=== RAW DATA ===

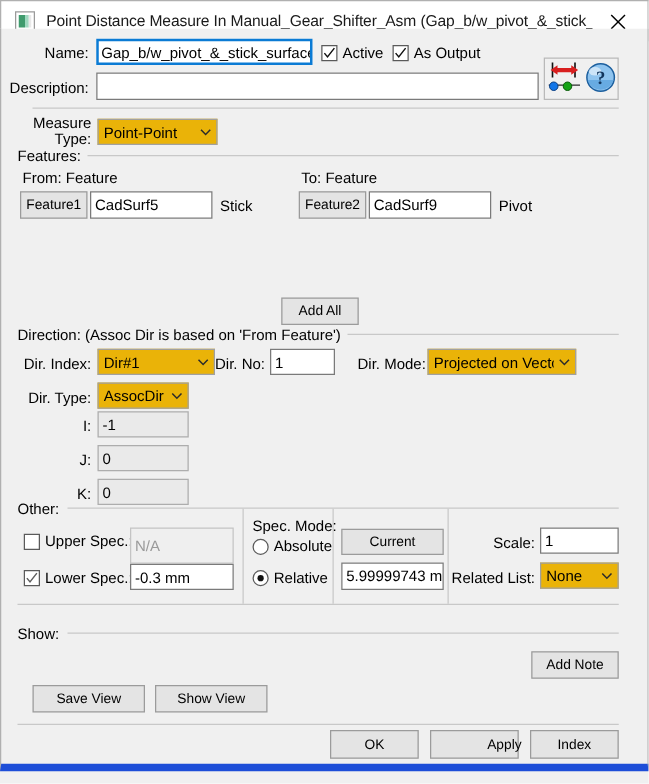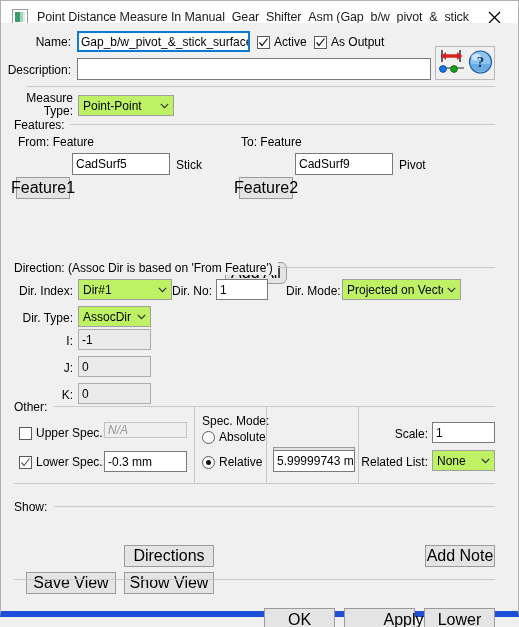"Point-Point" .cb { background: #bef264 -> #eab308 }
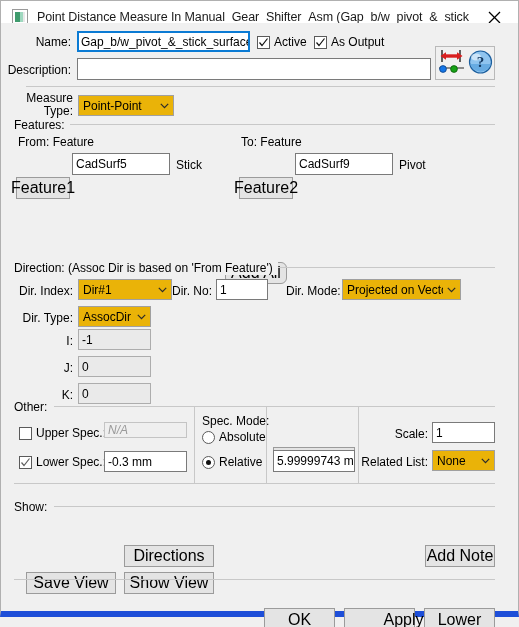"Feature1" .btn { font-size: 16px -> 11px; margin-top: 24px -> none }
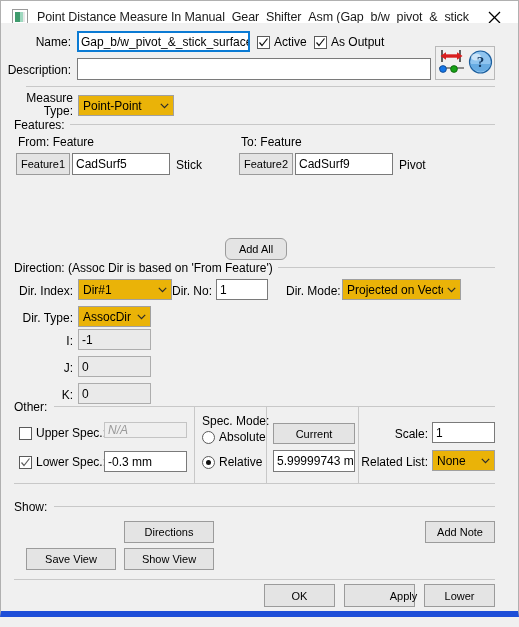"Add All" div.btn { border-radius: 6px -> none }
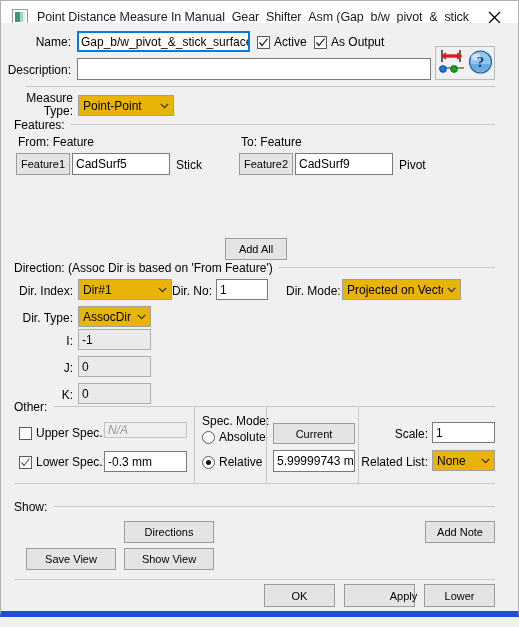"N/A" div.tf { font-style: italic -> none; height: 16px -> 29px }
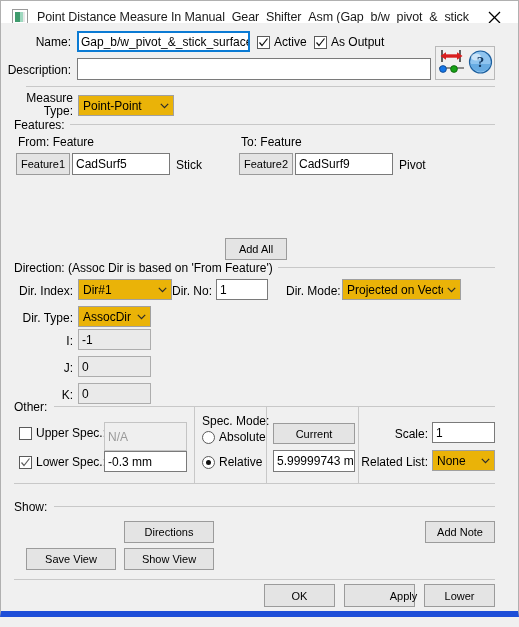"Directions" div.btn { html: <div>Directions</div> -> none }
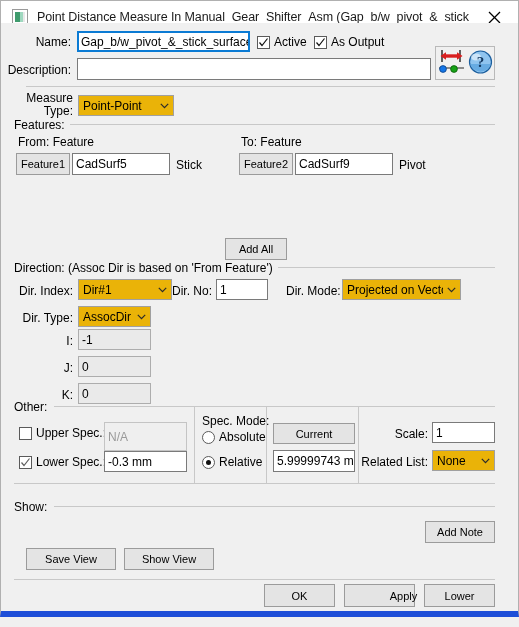"Lower" div.btn { text: Lower -> Index }
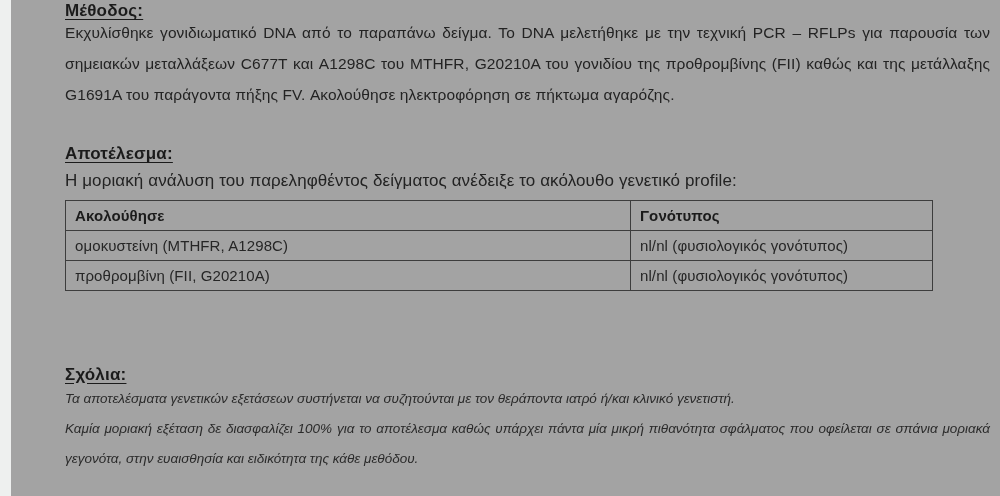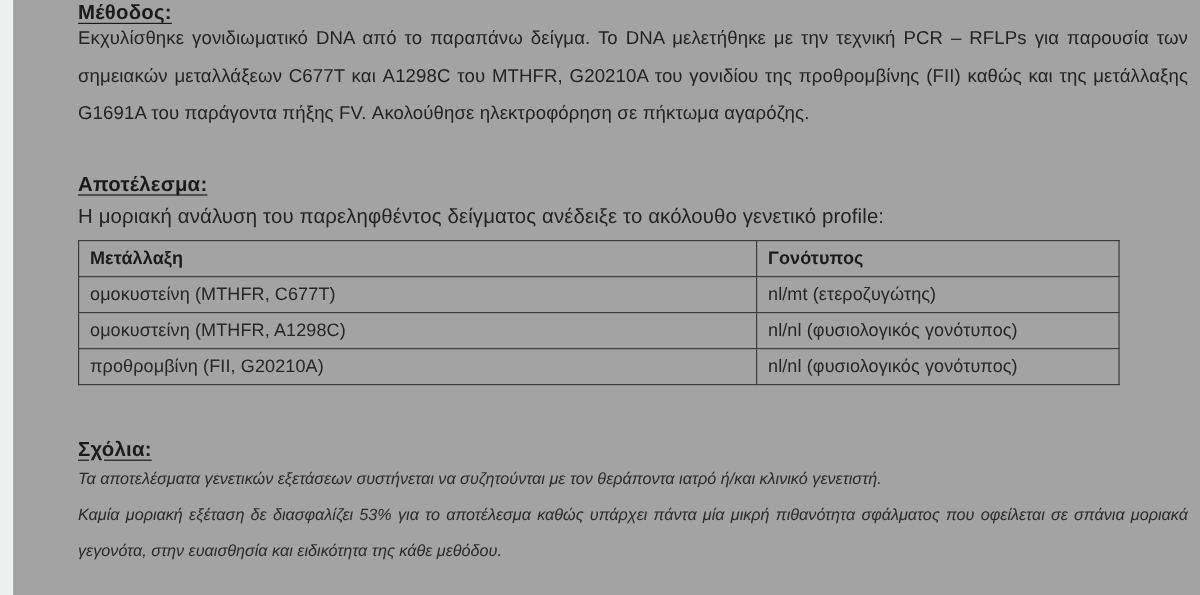"Μετάλλαξη" th.col-mutation { text: Μετάλλαξη -> Ακολούθησε }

===

What is needed is an exact repetition of every line from the line with "font-size: 16px ->" to the end of the data above, both ends included, with no pictures.

"Feature1" .btn { font-size: 16px -> 11px; margin-top: 24px -> none }
"Add All" div.btn { border-radius: 6px -> none }
"N/A" div.tf { font-style: italic -> none; height: 16px -> 29px }
"Directions" div.btn { html: <div>Directions</div> -> none }
"Lower" div.btn { text: Lower -> Index }
"Μετάλλαξη" th.col-mutation { text: Μετάλλαξη -> Ακολούθησε }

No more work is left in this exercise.